Assignment: Exclude the pictures and retype the entries as written.

|---|

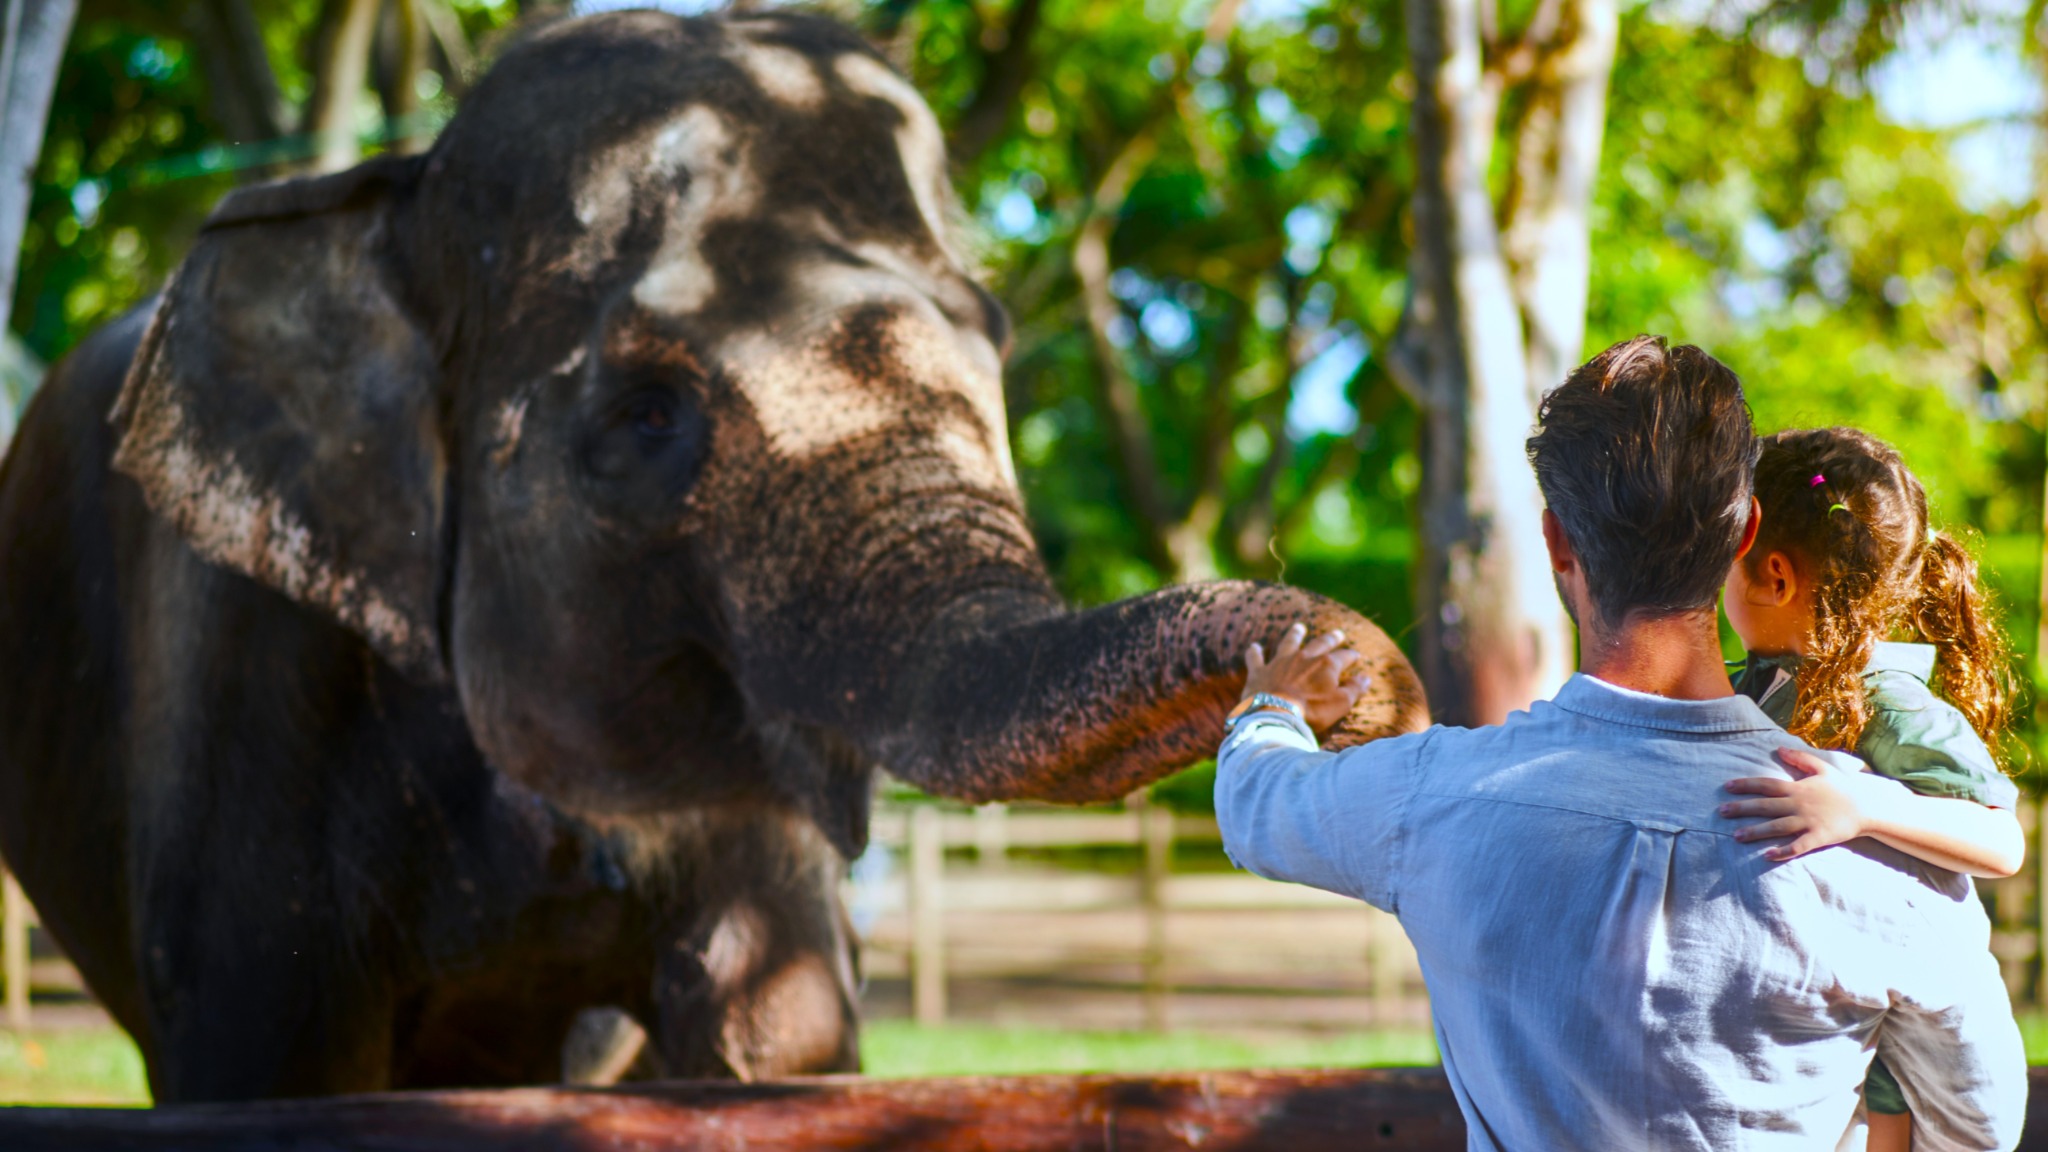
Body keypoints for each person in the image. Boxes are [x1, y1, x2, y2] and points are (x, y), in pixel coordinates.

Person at [1214, 335, 2025, 1150]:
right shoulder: (1883, 849)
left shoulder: (1433, 798)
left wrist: (1273, 703)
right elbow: (1979, 1125)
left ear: (1557, 542)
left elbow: (1253, 802)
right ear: (1746, 532)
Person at [1718, 426, 2024, 1151]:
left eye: (1723, 559)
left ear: (1774, 577)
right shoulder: (1761, 686)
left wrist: (1867, 806)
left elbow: (2001, 839)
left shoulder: (1889, 702)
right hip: (1836, 1009)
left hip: (1913, 1046)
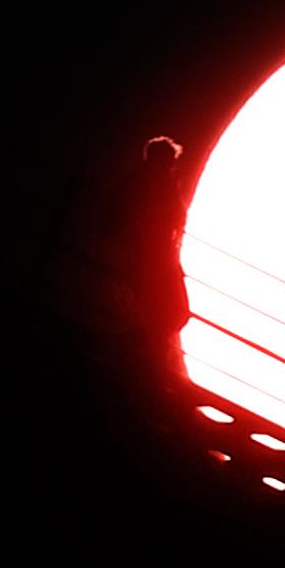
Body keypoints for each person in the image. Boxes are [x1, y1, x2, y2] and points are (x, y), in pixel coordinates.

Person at [119, 136, 191, 384]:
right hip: (155, 255)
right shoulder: (159, 182)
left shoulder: (137, 181)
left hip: (150, 255)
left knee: (164, 312)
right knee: (172, 312)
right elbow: (176, 214)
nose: (172, 167)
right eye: (170, 162)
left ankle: (150, 358)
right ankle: (152, 362)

|---|

Task solution:
Body keypoints for each person in the image. Boxes are [x1, y1, x2, y2] and points are (x, y), in pixel coordinates.

Person at [1214, 335, 2025, 1150]:
right shoulder: (1883, 849)
left shoulder: (1433, 798)
left wrist: (1273, 703)
right elbow: (1979, 1125)
left ear: (1557, 542)
left elbow: (1253, 802)
right ear: (1746, 532)
Person at [1718, 426, 2024, 1151]:
left eye: (1723, 559)
left ear: (1774, 577)
right shoulder: (1761, 686)
left wrist: (1867, 806)
left elbow: (2001, 839)
left shoulder: (1889, 702)
right hip: (1836, 1009)
left hip: (1913, 1046)
Body keypoints for each person in the image. Boxes are [x1, y1, x2, y2] and points are (x, y), in pixel coordinates.

Person at [119, 136, 191, 384]:
right hip: (155, 255)
right shoulder: (159, 182)
left shoulder: (137, 181)
left hip: (150, 255)
left knee: (164, 312)
right knee: (172, 312)
right elbow: (176, 214)
nose: (172, 167)
right eye: (170, 162)
left ankle: (150, 358)
right ankle: (152, 362)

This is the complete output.